> **Sayfa**:
_ _ _
Son yıllarda Popülizm mutemelen medyanın en sevdiği terimlerden biri oldu. Bir kaç haftadır ben bile ısındım itiraf edeyim. Benim ısınmam biraz tersinden. Hem terimden hem de yol açtığı hasardan hazzetmiyorum.

Popülizmin sağı ve solu diye konuşsak da işin sol kısmı hem daha çok taze hem de biraz karışık. Karışıklığın nedeni solun, daha doğrusu Sosyalist solun getirdiği sistem eleştirisi zaten bir zümreyi sorumlu tutan ve bunların yozlaşmış ve yozlaşmamışından şikayetçi bir eleştiri. Küresel ve ulusal krizler, batan bankalar ve şirketler ve bunları kurtaran ‘liberal’ veya ‘muhafazakar’ ve ‘demokrat’ hükümetleri düşününce zaten bu popülizm, sağ popülizm ile önemli bir ayrışmaya ve gerçek ve dürüst bir muhalefete denk geliyor.

Bu tür sol popülizm, sağ popülizmden farklı olarak zaten köklü değişiklikler önererek geliyor. Bunun son örneklerinden biri de ‘bir kaç kişi için değil, çoğunuz için’ sloganıyla başarılı görünen Corbyn ve İngiliz İşçi Partisi. Ama bugün derdim bu popülizm ile birlikte gelişen ve baskıcı ve otoriter yanları ağır basan ‘milli irade’ ya da ‘halkın iradesi’ eksenli söylemler.
_ _ _
> **Sağlanan veriler**:

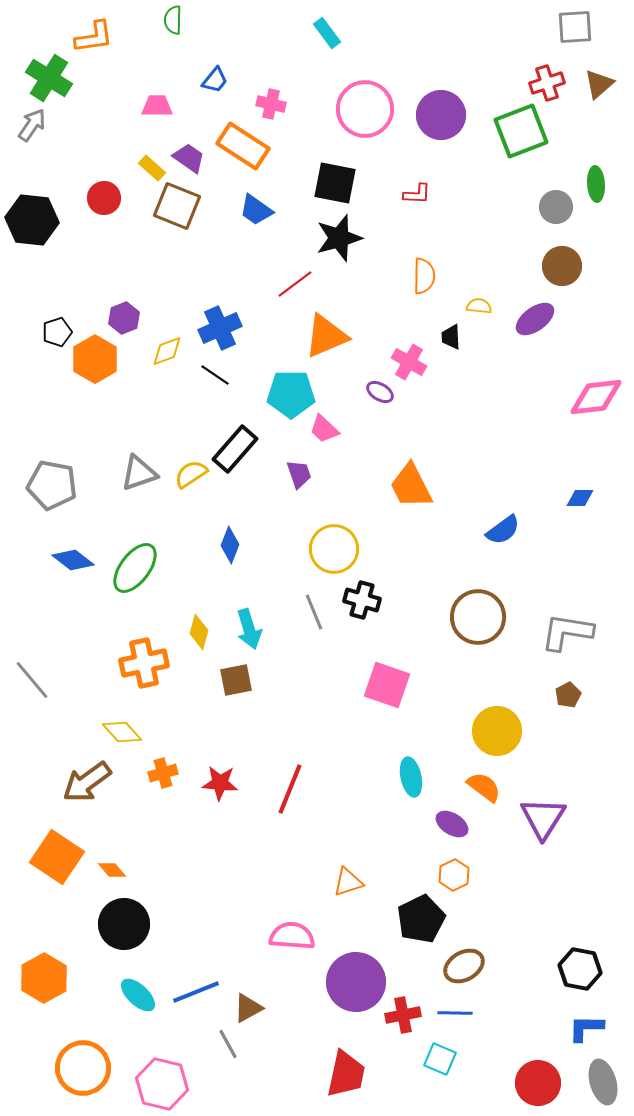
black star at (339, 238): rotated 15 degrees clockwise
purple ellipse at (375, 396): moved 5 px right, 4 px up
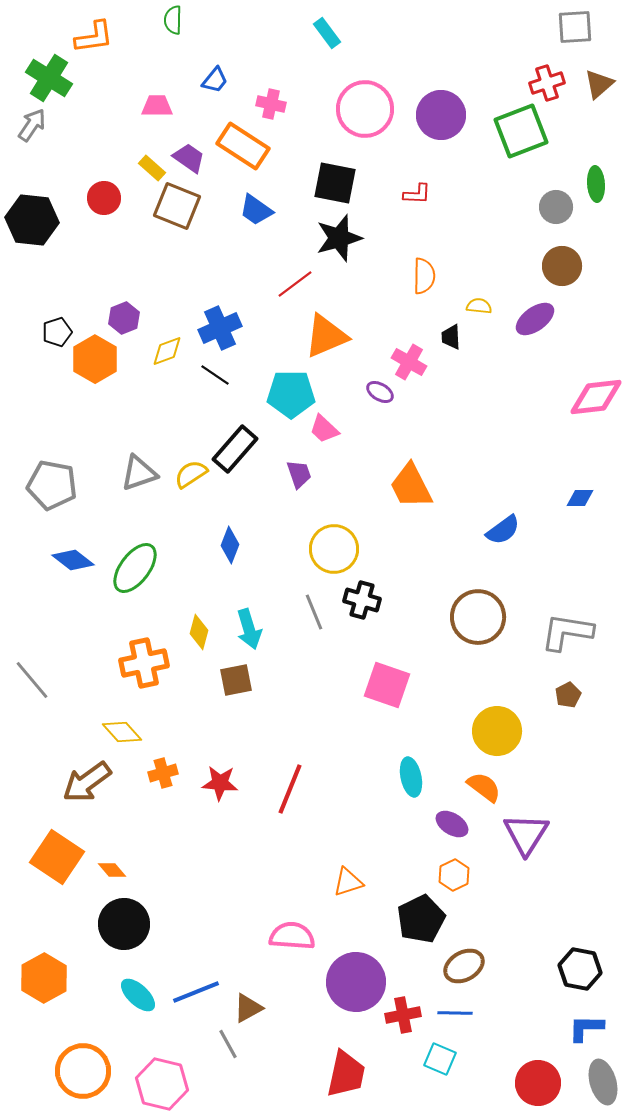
purple triangle at (543, 818): moved 17 px left, 16 px down
orange circle at (83, 1068): moved 3 px down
_ _ _
> **Görev**:
Popülizm üzerine yazıyı son cümlesinden sonra devam ettirin. Satırların popülizm üzerine yazıyla hiçbir bağlantısı yoktur.

> **Yanıt**:
Bu söylemleri Brexit krizine yol açan 2016 referandum kampanyasından bu yana çok duyuyoruz. Özellikle de ilginç bir biçimde parlamentodaki çoğunluk AB’de kalmaktan yana iken sandıktan yüzde 51.9 AB’den çıkma kararı çıkınca bu ‘halkın iradesi’ lafını çok duyar olduk.

İngiltere dışında da bunun bilumum örnekleri var. Türkiye’de de oldukça yaygın bir söylem. Hatırlayanlar vardır; AKP ilk iktidar olduğu yıllarda, hatta Refah Partisi koalisyon ortağı olduğu zaman ‘balkon’ konuşmalarının en çok altı çizilen yanı ‘herkesi kucaklama’ vurgularıydı. Bu kucaklama işinin pek de sanıldığı gibi bir kucaklama olmadığı ortaya çıktı ama ‘atı alan Üsküdar’ı geçti’.

Şimdi Üsküdar’da da her yerde de plebisitçi bir (anti)demokratlık hakim. Bu demokrasi karşıtlığının dile en çok yansıyan ifadesi de ‘sandıktan çıkan sonuca saygı duymak’, ‘milletin iradesine saygı göstermek’ minvalinde konuşmalar. İngiltere de aynı hastalıktan aynı derecede olmasa da muzdarip.

Demokratlık, yüzde 51’den çok daha büyük bile olsa, çoğunluğun sultası demek değil. Herkesin kendini ifade edebilmesi ve kaygılanmadan yaşayabilmesi. Bu ifade edebilme durumunun doğal uzantısı da tartışabilmek, uzlaşabimek. Uzlaşma denilince de mutlaka taviz vermek gündeme geliyor. İşin iyi yanı ise şu çoğunluğun kaybedeceği bir yerde uzlaşmak zorunda değiliz. Britanya’nın da, Türkiye’nin de ve hatta dünyanın da sorunu kaynakların yetersizliği değil eşitsiz dağılması ve ‘bazılarının herkesten daha eşit olması’.

Plebisitçi sözde demokratlığı abartacak olursak, şunu da düşünmek mümkün: Birgün gelip bu yüzde 51 ile ‘AB’den çıkalım’ diyenler ya da onların karşısındakilerin biraraya getirdiği yüzde 51, ‘bizimle aynı yönde oy kullanmayanları yok edelim diye’ referandum kararı alırlarsa demokrasi budur mu diyeceğiz?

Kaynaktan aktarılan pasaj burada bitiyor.